Without another glance in his direction, I stuck my middle finger up in the air to collective gasps, pushing my way past tables filled with people, each step jostling my stomach contents. Had it not been for the vomit swiftly making its way up my digestive tract, I would have cheered when I made it to the sanctity of the railing. Instead, the moment my hands gripped the cold steel, my body heaved forward, expelling what little I’d eaten into the water lapping the shore.

CHAPTER 2

AVERY

“I’d liketo buy a vowel, please.” KiKi smoothed my hair with her delicate hands. My head rested in her lap as I blubbered incoherently. We’d been this way since I’d walked through the door of the off-campus apartment we shared. “Oh, shit,” she’d sighed, taking in my red-rimmed eyes and mascara dripping down my face like a Tammy Faye caricature. “Who do I have to kill? Tell me all about it.”

And tell her all about it I had. Some of it was indiscernible English, but I’d given her an earful, nonetheless.

Kiêu Ho was among the first people I’d met after moving to Ann Arbor. With the look of a lost puppy—or so she likes to tell people—I was a lonely small-town girl in a bustling college town, miles away from any familiar faces, until a pretty girl with the largest almond-shaped eyes I’d ever seen plopped down in an empty chair across from me and proceeded to pull her bra off from underneath her shirt, stuffing it inside her purse.

“God, I’ve been wanting to do that all day,” she sighed. “But apparently high beams are a violation of our dress code, so cage the lady lumps we must. Isn’t that right, Bryce?” She’d purposelyraised her voice to address the mortified barista who’d been staring at her from behind the counter.

“You work here?” I asked, taking an amused sip from my vanilla latte that had cooled from scalding hot to lukewarm in the time I’d been sitting there.

“Yeah, it’s my side hustle.” She took her hair out of the high, messy bun she’d been sporting, allowing her long raven locks to flow in a waterfall of tresses down her back.

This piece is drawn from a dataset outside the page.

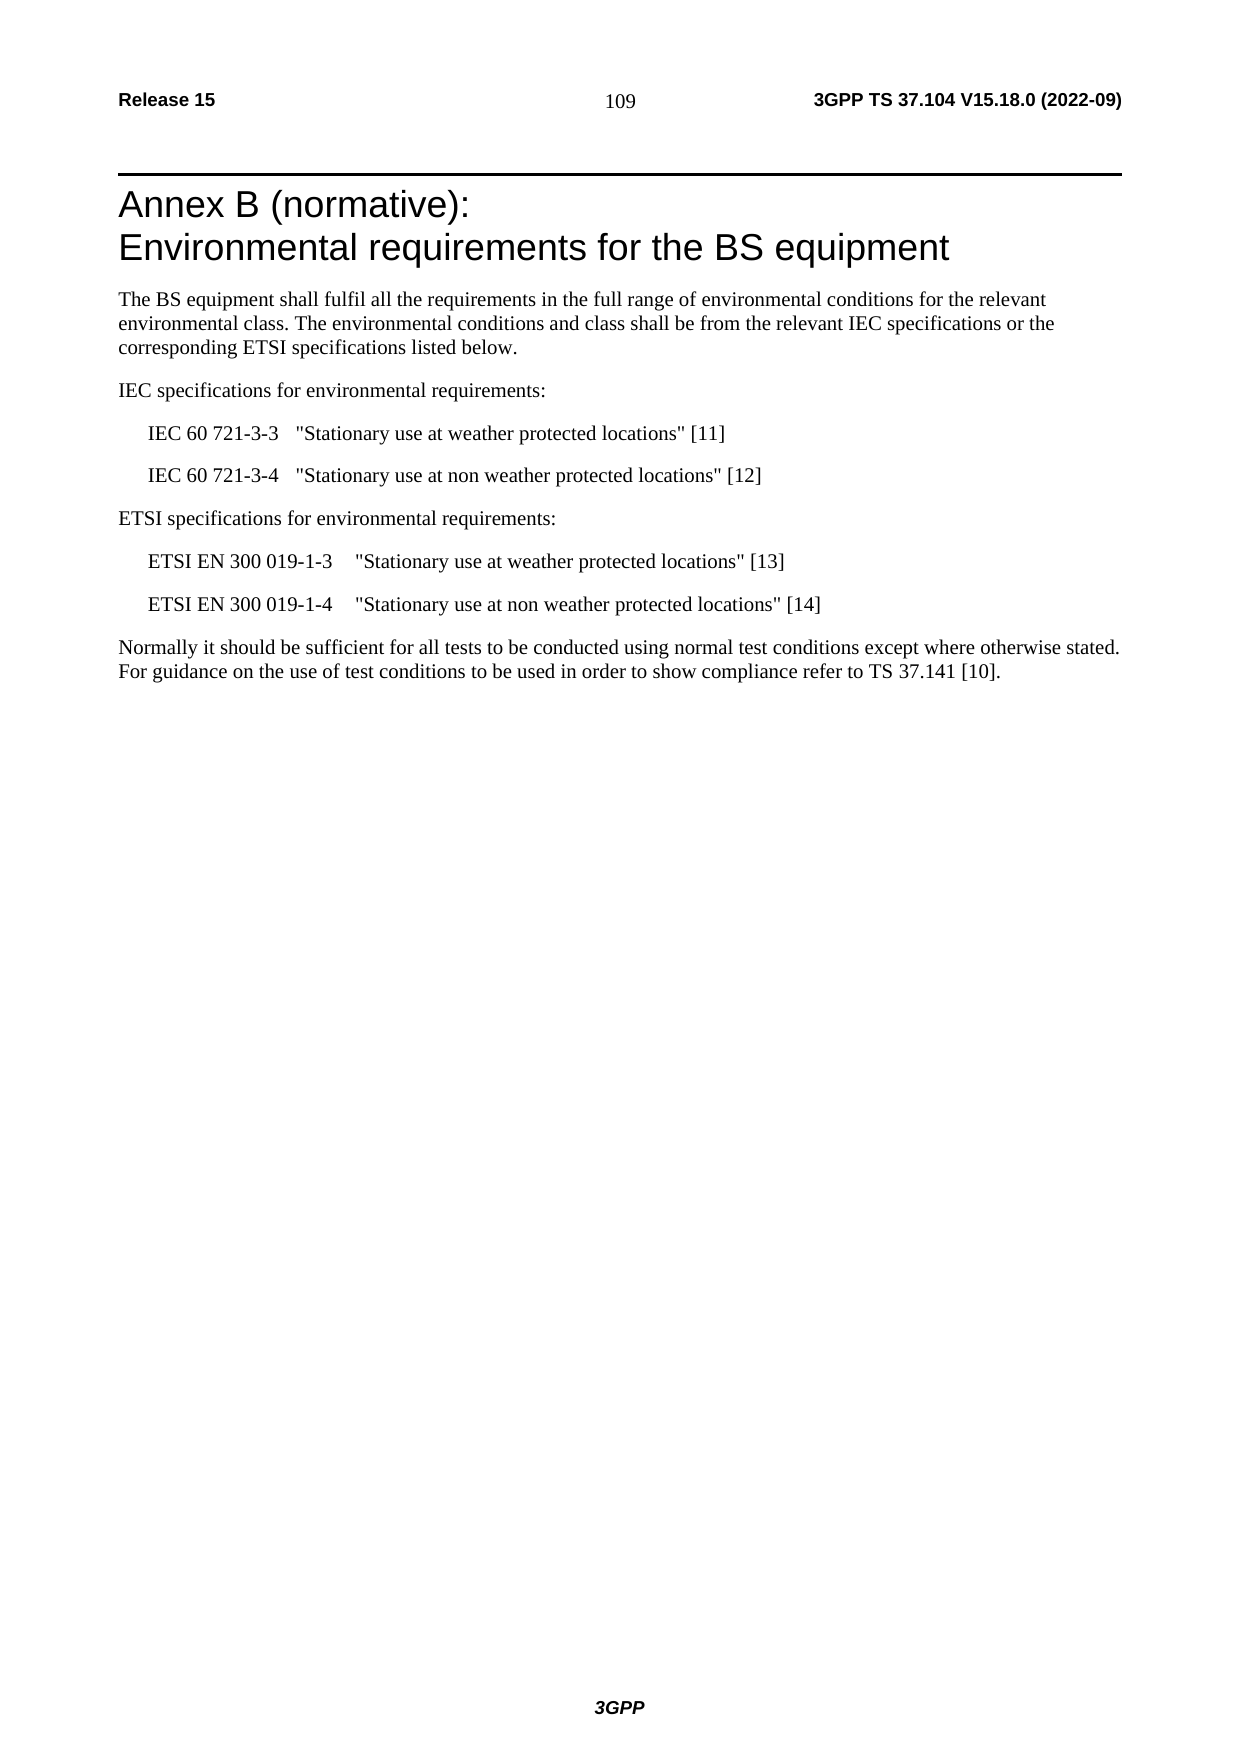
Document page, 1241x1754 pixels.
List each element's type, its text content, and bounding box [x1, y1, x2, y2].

I ran a hand through my own unruly mop of long, dark curls, sure we looked like a before and after picture for Frizz Be Gone. “When I’m not in class, I work as a receptionist at a dental office to get a taste of what my life sentence is going to be.”

I nodded, thinking of my own upcoming paid internship at Walker, Wilson, and Webber, a local law firm I hoped would pay for my living expenses to take some of the burden away from my parents.

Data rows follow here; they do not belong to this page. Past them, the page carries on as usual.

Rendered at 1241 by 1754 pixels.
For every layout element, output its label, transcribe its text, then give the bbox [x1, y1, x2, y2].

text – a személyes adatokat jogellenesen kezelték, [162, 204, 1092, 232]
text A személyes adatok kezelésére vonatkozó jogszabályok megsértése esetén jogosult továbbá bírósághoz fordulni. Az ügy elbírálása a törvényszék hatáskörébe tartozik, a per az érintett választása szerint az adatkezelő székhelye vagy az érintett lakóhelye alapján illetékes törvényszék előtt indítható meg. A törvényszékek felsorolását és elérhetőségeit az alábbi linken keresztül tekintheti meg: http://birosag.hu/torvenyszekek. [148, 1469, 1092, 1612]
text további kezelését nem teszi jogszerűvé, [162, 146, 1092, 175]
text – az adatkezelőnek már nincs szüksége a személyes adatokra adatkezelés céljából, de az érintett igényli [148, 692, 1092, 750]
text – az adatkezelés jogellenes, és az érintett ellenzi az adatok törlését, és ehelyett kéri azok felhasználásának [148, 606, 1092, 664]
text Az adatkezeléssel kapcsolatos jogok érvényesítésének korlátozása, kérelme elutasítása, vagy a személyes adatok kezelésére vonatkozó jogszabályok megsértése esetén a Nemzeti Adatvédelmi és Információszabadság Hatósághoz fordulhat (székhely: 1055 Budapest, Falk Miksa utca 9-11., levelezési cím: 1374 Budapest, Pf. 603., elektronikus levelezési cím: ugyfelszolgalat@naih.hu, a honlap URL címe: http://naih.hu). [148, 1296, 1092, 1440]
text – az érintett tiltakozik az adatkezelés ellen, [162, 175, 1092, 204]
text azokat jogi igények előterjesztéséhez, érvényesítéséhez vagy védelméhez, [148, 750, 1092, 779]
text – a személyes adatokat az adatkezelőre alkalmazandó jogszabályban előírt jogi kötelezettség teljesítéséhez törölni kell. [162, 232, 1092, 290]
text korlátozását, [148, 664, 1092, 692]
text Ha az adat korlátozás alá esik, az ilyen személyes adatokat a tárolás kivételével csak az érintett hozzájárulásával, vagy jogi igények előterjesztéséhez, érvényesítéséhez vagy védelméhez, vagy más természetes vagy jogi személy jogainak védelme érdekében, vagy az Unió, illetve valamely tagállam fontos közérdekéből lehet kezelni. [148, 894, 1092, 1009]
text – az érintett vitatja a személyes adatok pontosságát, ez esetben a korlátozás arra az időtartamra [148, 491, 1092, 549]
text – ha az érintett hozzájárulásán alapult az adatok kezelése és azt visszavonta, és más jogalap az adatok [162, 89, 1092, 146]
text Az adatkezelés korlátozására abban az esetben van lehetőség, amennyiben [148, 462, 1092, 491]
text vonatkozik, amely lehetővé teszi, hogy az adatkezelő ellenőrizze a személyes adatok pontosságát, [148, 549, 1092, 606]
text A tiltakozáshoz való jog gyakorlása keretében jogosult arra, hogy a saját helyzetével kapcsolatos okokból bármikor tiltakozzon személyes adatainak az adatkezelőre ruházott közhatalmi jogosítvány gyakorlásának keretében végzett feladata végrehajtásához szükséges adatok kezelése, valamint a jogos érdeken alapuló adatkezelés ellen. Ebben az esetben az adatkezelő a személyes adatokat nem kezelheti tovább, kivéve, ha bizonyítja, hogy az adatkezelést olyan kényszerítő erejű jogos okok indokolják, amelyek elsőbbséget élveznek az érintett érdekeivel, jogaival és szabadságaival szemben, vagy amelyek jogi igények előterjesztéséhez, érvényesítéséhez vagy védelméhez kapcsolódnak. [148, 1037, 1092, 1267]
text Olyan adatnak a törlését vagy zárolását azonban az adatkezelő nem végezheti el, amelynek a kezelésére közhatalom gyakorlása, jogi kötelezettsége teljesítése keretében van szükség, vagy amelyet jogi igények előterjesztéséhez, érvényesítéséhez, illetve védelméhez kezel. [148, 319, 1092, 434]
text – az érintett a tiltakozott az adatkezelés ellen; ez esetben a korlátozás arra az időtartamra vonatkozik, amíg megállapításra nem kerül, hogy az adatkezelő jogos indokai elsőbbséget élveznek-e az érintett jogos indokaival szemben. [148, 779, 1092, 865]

“I’m Kiki,” she held her hand out to me, which I took with a smile. “Kiki Ho. Yes, that’s my last name, and yes, I’ve heard just about every joke from all the misogynists on campus.”

“I’m Avery Martin.”

“Well, Avery Martin, I think we just became friends.”

She was right. Two hours and one ice-cold coffee later, Kiki and I had made plans to go apartment shopping. Two weeks later, we were roommates. She’d saved me then the same way she was saving me now.

“What kind of name is Guy, anyway?” She took a spoonful of Chunky Monkey and held it to my lips. I opened my mouth, knowing she wasn’t going to be happy unless I helped her destroy the pint of ice cream she’d fetched from the freezer. “Did his parents blank out on names after the doctor ripped him from his mom’s hoo-ha and proclaimed they’d had a son? Was the name Boy already taken in the family?”

Giggling, I pushed myself up to a sitting position on the couch we’d found stranded on the side of the road. It was a KiKi find, the brown pleather eyesore. Still, since we’d been sitting on milk crates and I had grown tired of rubbing away the diamond-shaped indentations they’d left on my rear, I agreed to the couch adoption, provided it would be professionally cleaned first.

“It’s a family name, actually—Guy. Four generations back.”

“Some traditions should just die.”

The click of the deadbolt drew our attention to the door, where Kiki’s boyfriend Ethan let himself in with the key Kiki had given him.

“Hey, Ho, what’s for dinner?” he called to her affectionately.